WinEunuuchs2Unix
WinEunuuchs2Unix

Reputation: 1939

Skylake hardware brightness changes too granular

I'm having a problem with Skylake i7-6700 HQ laptop display (HD 530 graphics) brightness changes:

However on my old Ivybridge laptop i7-3630 QM (HD 4000 graphics) brightness successfully changes in steps of 1.

Here is the script for testing:

#!/bin/bash

# Test all brightness levels from 1 to max_brightness

# For Intel i7-6700 HQ HD 530 graphics:
# - When change is 18 steps brighhness doesn't change at all.
# - When change is 19 steps brightnesss changes on multi-hundred point jumps.
# - When change is 20 steps each change applied as expected.

# For Intel i7-3630QM steps of 1 work fine!

if [[ $(id -u) != 0 ]]; then
    echo >&2 "$0 must be called with sudo powers"
    exit 1
fi

cd /sys/class/backlight/*/
max=$(cat max_brightness)
save=$(cat brightness)

for (( i=1; i < max; i=i+20)); do
    echo $i > brightness
    echo setting brightness level: $i
    sleep .005
done

echo $save > brightness
echo resetting brightness level from $max back to: $save

exit 0

I think my skylake is working fine other than weird temperatures reported for pch_skylake sensor:

$ paste <(cat /sys/class/thermal/thermal_zone*/type) <(cat /sys/class/thermal/thermal_zone*/temp) | column -s $'\t' -t | sed 's/...$/.0°C/'
INT3400 Thermal  20.0°C
SEN1             56.0°C
SEN2             52.0°C
SEN3             57.0°C
SEN4             61.0°C
pch_skylake      -44.0°C
B0D4             50.0°C
x86_pkg_temp     52.0°C

Other than that Linux intel micro-code is definitely activated on old laptop (Ubuntu 16.04) but may not be loaded on new laptop (Ubuntu 16.04.5).
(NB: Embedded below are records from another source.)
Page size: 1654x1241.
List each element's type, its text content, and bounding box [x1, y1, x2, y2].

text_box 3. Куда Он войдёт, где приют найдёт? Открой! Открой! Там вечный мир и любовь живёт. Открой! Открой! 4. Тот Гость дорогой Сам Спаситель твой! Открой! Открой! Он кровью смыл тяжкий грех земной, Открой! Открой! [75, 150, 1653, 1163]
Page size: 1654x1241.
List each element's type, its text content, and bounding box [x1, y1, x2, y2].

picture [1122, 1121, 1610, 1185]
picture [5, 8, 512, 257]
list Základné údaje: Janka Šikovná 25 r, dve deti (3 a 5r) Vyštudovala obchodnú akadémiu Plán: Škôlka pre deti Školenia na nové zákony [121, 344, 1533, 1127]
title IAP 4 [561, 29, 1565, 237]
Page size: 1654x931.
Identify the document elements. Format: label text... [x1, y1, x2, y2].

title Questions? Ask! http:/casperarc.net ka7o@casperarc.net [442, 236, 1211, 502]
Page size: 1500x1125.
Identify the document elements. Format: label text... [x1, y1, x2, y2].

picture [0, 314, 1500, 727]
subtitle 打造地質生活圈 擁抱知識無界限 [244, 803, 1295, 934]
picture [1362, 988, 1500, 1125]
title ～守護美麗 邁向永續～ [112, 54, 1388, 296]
Edit: Rebooted with Ubuntu 18.04.1 LTS, Kernel 4.15.0-36 and the same behaviour is witnessed.

Confirmation: I wonder if others have a Skylake laptop and can confirm hardware brightness works the same way.

Question: For the app I'm developing, do I have to put in a feature for each user to test smallest granular brightness change supported?

Upvotes: 0

Views: 78

Answers (1)

Peter Cordes
Peter Cordes

Reputation: 364160

Backlight brightness is separate from the GPU proper; the iGPU that's part of the CPU chip just produces pixel data for the LCD, e.g. as a DisplayPort output. (Or in laptops, often an eDP lower-voltage signal).

Note that in a desktop, you can't adjust the backlight brightness with software; there's no connection from the normal GPU hardware / drivers with the backlight.

The software backlight control in laptops is pretty much separate from the iGPU, and has nothing to do with whether it's a Skylake or IvyBridge. The backlight control is a separate hardware device with separate I/O ports (or memory-mapped IO registers or whatever).

Finer granularity backlight adjustment is a property of the laptop design, not the CPU. Specifically of the backlight technology and controller hardware.


(This is my understanding, but I haven't actually looked at GPU or backlight / ACPI driver code in enough detail to be 100% sure this is accurate.)


I have no idea if it's possible for software to query the true / meaningful granularity; this answer is only to point out the misconception that it's dependent on the GPU or GPU drivers.